S’inscrivant dans une série noire de violences meurtrières frappant de nombreux pays, tout nouvel attentat repose la question de la part d’un déterminisme psychiatrique chez le terroriste, et donc du rôle possible des psychiatres dans le repérage et la prévention de tels comportements antisociaux. Preuve de cette triste et récurrente actualité : la convergence d’écrits sur ce thème, dans des revues pourtant très différentes, comme le Bulletin d’Information des Psychiatres Privés (BIPP) qui consacre un dossier au problème « radicalité et psychiatrie», et European Psychiatry qui délivre un point de vue (à titre exceptionnel, anonyme, mais écrit « pour le compte du groupe de travail de l’Association Européenne de Psychiatrie ») sur le terrorisme et la violence de masse.
Lorsqu’on prend des kalachnikovs pour résoudre la souffrance sociale
Il est illusoire de faire encore appel au psychiatre « quand certains prennent des kalachnikovs pour résoudre leur souffrance sociale », mais une réflexion approfondie en amont de passages à l’acte désespérés contribuerait certainement à les raréfier. Quelles que soient leurs variantes : suicides by cop (par police interposée) où le sujet cherche délibérément à utiliser l’intervention des forces de l’ordre pour mettre fin à ses jours ; syndrome d’Erostrate où pour abréger une vie estimée trop terne et misérable, l’intéressé cherche à s’éclater –au propre comme au figuré– dans un bouquet d’artifice terminal qui fera les gros titres des journaux télévisés ; meurtre altruiste où la vie est jugée si dangereuse et l’avenir si préoccupant pour toute l’humanité que le sujet ne voit plus d’autre issue que de tuer ses proches, voire des étrangers, pour leur éviter des souffrances présumées plus terribles à endurer que la mort, laquelle passe alors pour une « délivrance » ou un « sacrifice purificateur », pour peu que des considérations sectaires ou délirantes viennent se greffer sur un fond pessimiste et dépressif...

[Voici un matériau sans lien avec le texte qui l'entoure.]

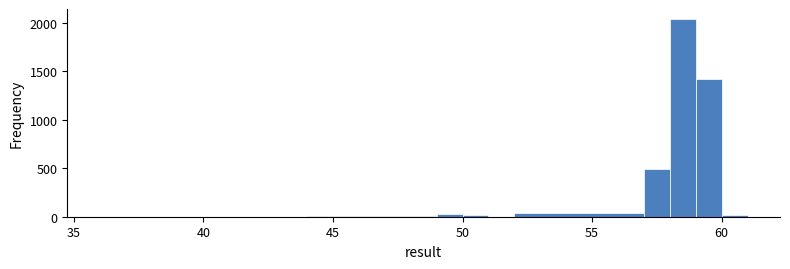

Around what value on the x-axis is the tallest bar? Give the approximate position of its centre, as read against the axis.

58.5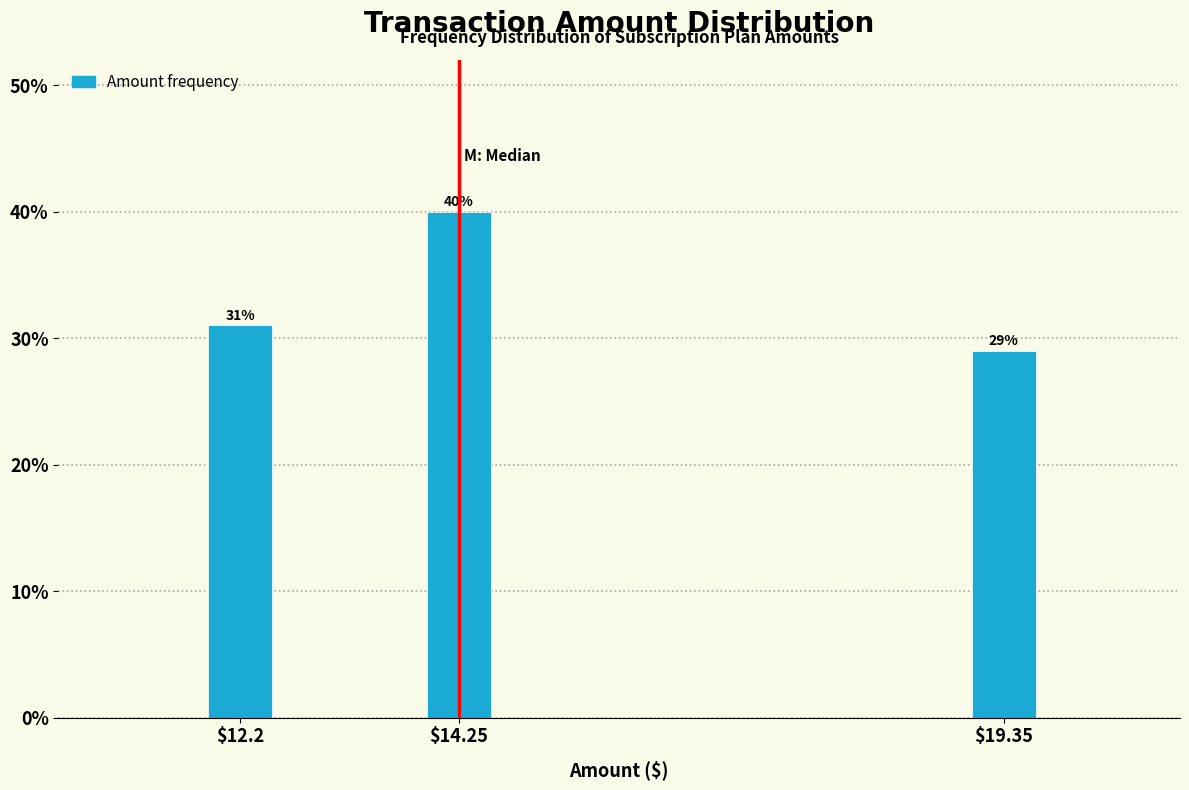

Reading left to right, what are all the values shown in this chart?

31.0	40.0	29.0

Entre risque de stigmatisation et politique de l’autruche
Comme le rappelle European Psychiatry, « la relation entre la violence et des problèmes de santé mentale demeure un débat délicat », coincé entre le risque de stigmatiser des pensées « différentes » (de celles de la majorité silencieuse) et le risque de politique de l’autruche consistant à minimiser des troubles relevant assurément d’une pathologie psychiatrique : hallucinations, dépersonnalisation, intuitions délirantes, paranoïa, comportement suicidaire... Ces déclencheurs psychopathologiques dans la genèse d’un projet terroriste (ou d’un meurtre de masse) sont d’autant plus dangereux qu’ils surviennent souvent dans un contexte impliquant en parallèle une addiction à une drogue : alcool, cannabis, cocaïne... Comme le résume European Psychiatry, les relations entre psychopathologie, radicalisation ou/et terrorisme demeurent « complexes et mal comprises » et une « meilleure compréhension » de ces liens constitue donc « un besoin urgent » pour l’humanité.